Aim of the exercise
Return every line below exactly, leaving nothing out.

Data records
☆ ☆ ☆
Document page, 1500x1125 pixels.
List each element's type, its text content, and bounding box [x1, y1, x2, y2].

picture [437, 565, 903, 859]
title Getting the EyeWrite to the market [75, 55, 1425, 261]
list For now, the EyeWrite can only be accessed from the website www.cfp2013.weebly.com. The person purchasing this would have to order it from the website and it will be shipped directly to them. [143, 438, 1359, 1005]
☆ ☆ ☆
Completed exercise
Document page, 1500x1125 pixels.
List each element's type, its text content, and bounding box [x1, y1, x2, y2].

picture [437, 565, 903, 859]
title Getting the EyeWrite to the market [75, 55, 1425, 261]
list For now, the EyeWrite can only be accessed from the website www.cfp2013.weebly.com. The person purchasing this would have to order it from the website and it will be shipped directly to them. [143, 438, 1359, 1005]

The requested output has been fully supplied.